In healthy adults, blood pressure (BP) decreases during sleep at night to lower levels than during the daytime. This phenomenon is referred to as nocturnal BP “dipping” and normally dips 10-20% compared with daytime. Blunted nocturnal BP dipping has been independently associated with increased cardiovascular disease (CVD) risk. The prevalence of blunted nocturnal BP dipping is higher in persons with obesity and diabetes, which are traditional risk factors for CVD. 

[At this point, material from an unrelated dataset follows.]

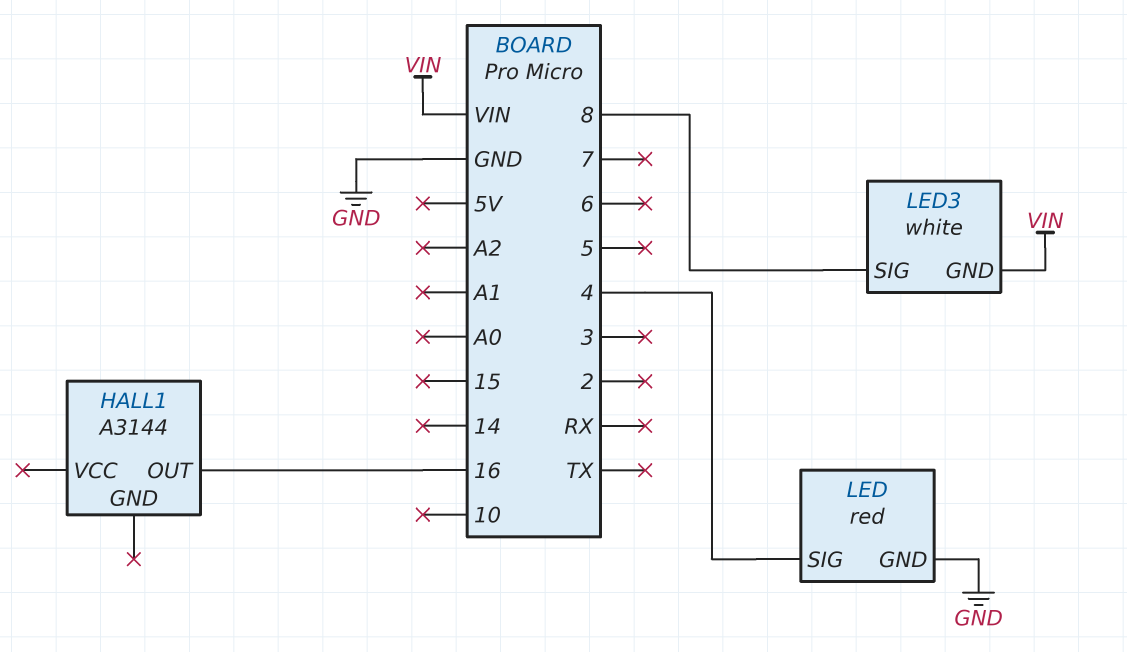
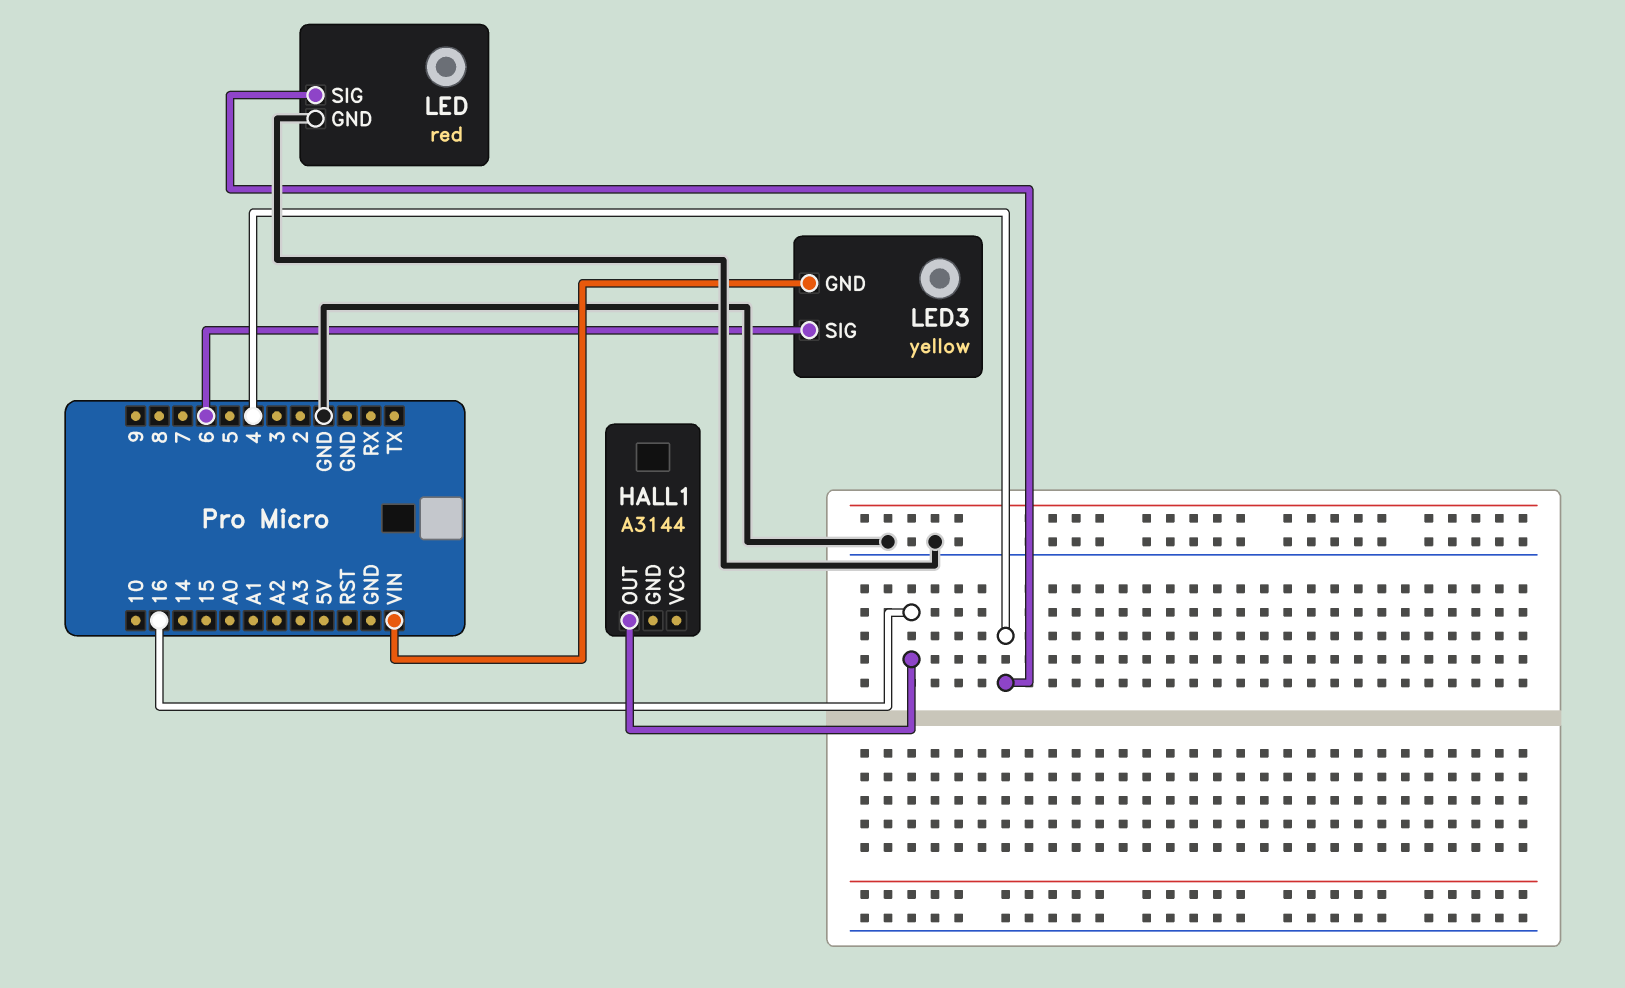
LED3: white -> yellow
LED3 pin SIG: 8 -> 6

Aortic stiffness and inflammation are emerging as novel CVD risk factors, but whether there is an association between these factors and nocturnal BP dipping has not been well-described. The team of FOEDRC member Gary Pierce, that was led by Dr. Abbi Lane-Cordova, hypothesized that evidence of poor glucose control, inflammation and aortic stiffness would be inversely associated with the relative magnitude of nocturnal systolic BP dipping among middle-aged/older adults with obesity at elevated CVD risk.

Twenty-four hour ambulatory BP monitoring, aortic stiffness (carotid-femoral pulse wave velocity, CF-PWV), glucose control characterized by hemoglobin A1c (HbA1c) and inflammation (C-reactive protein, CRP) were measured in 86 middle-aged/older adults with obesity and at least one other CVD risk factor. The age of study participants ranged from  40-74 years and included 34 men  and 52 women and 50 had prediabetes.

The major predictor of  impaired nocturnal blood pressure dipping In the entire cohort of 86 adults was the circulating concentrations of CRP. In individuals with prediabetes, HbA1c (a measure of glucose control) and CRP were independently associated with systolic BP dipping percent in obese adults with prediabetes. There were no significant associations in obese adults without prediabetes, even though nocturnal systolic BP dipping percent, CF-PWV, and CRP were similar between participants with and without prediabetes.

These data reveal abnormal control of systolic BP dipping in adults with obesity and prediabetes. They indicate that even before diabetes is diagnosed in men and women who are overweight and at increased risk of developing diabetes, there is evidence of whole body inflammation that may contribute to blunted BP dipping. Thus cardiovascular health is already significantly impaired  in high-risk individuals before diabetes is diagnosed. These findings were published in the Journal Hypertension Research.